The first victim to be named in the aftermath of the attack was 18-year-old Georgina Callander.
Ms Callander was a student in the second year of a health and social-care course at Runshaw College, in Lancashire. “Our deepest sympathies, thoughts and prayers go out to all of Georgina’s family, friends, and all of those affected by this loss”, the college said.
Saffie Rose Roussos’s mother and sister were found injured in separate hospitals.
Chris Upton, headteacher of Tarleton Community Primary School, in Preston, where Saffie was a pupil, said: “She was simply a beautiful little girl in every aspect of the word. She was loved by everyone, and her warmth and kindness will be remembered fondly.”
The news of her death had come as a tremendous shock, he added. “The thought that anyone could go out to a concert and not come home is heartbreaking.”
Tributes have also been paid to 26-year-old John Atkinson from Bury, who was named by friends on Facebook as an apparent victim. Donations to support the families of those injured and killed have poured in following the atrocity.
Twelve seriously injured children under the age of 16 were among the 59 casualties taken to hospital after the attack, according to North West Ambulance Service.

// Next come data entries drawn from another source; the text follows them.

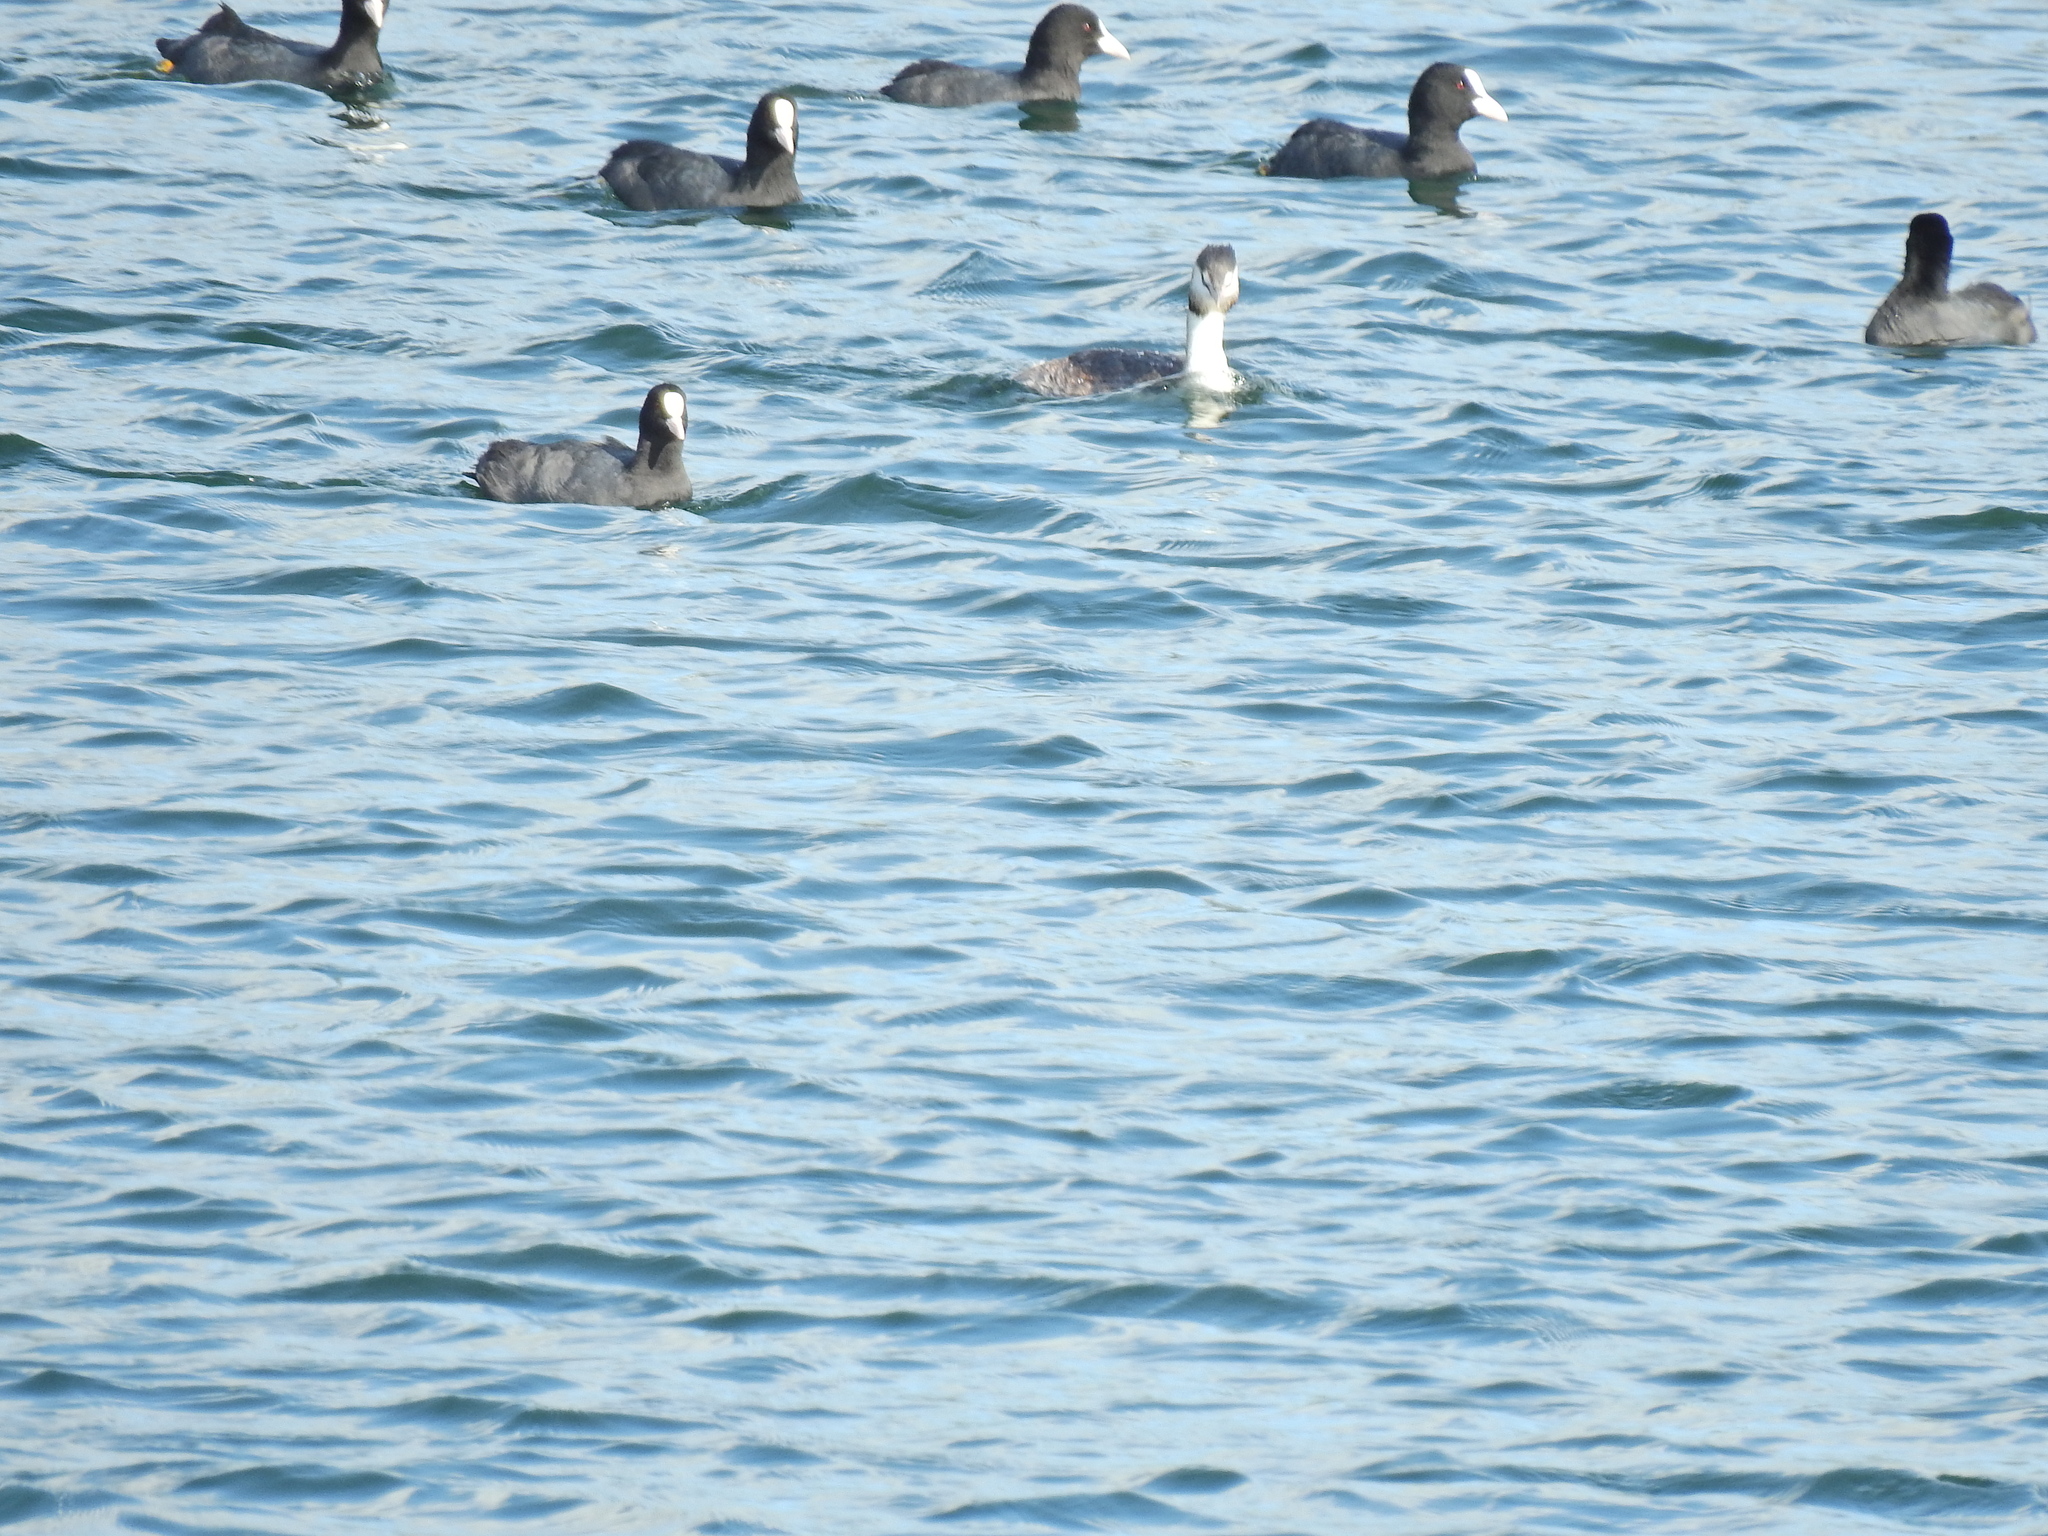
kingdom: Animalia
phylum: Chordata
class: Aves
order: Gruiformes
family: Rallidae
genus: Fulica
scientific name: Fulica atra
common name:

Witnesses said that Monday night’s blast prompted a stampede as the concert ended at Europe’s largest indoor arena. “We ran, and people were screaming around us and pushing on the stairs to go outside, and people were falling down, girls were crying, and we saw these women being treated by paramedics having open wounds on their legs . . . It was just chaos,” said Sebastian Diaz, a 19-year-old fan. “It was literally just a minute after it ended. The lights came on, and the bomb went off.”
Searching for loved ones
Hundreds of parents, relatives and friends are searching for loved ones. Anyone in Ireland with concerns for family and friends can contact the consular division of the Department of Foreign Affairs in Dublin on 01-4082000. In the UK an emergency helpline, 00-44-161-8569400, has been set up.
Facebook has activated its safety-check feature, so people can let loved ones know they are safe. The #MissingInManchester hashtag is being used on Twitter. Families and friends are asking people to retweet and share photographs, in the hope of finding people who are still missing.
Ms May earlier called a meeting of the government’s emergency committee, Cobra.
Speaking outside 10 Downing Street after the meeting, before travelling to Manchester, she said: “All acts of terrorism are cowardly . . . but this attack stands out for its appalling, sickening cowardice, deliberately targeting innocent, defenceless children and young people who should have been enjoying one of the most memorable nights of their lives.”
It was the worst terrorist incident in Britain since the 2005 London suicide bombings, in which 52 people died.
Taoiseach Enda Kenny said: “The city of Manchester has exceptionally close ties with our country, and I extend the solidarity of the Irish Government and all our people to those affected across the UK.”
A vigil will be held at 6pm on Tuesday in Albert Square, Manchester.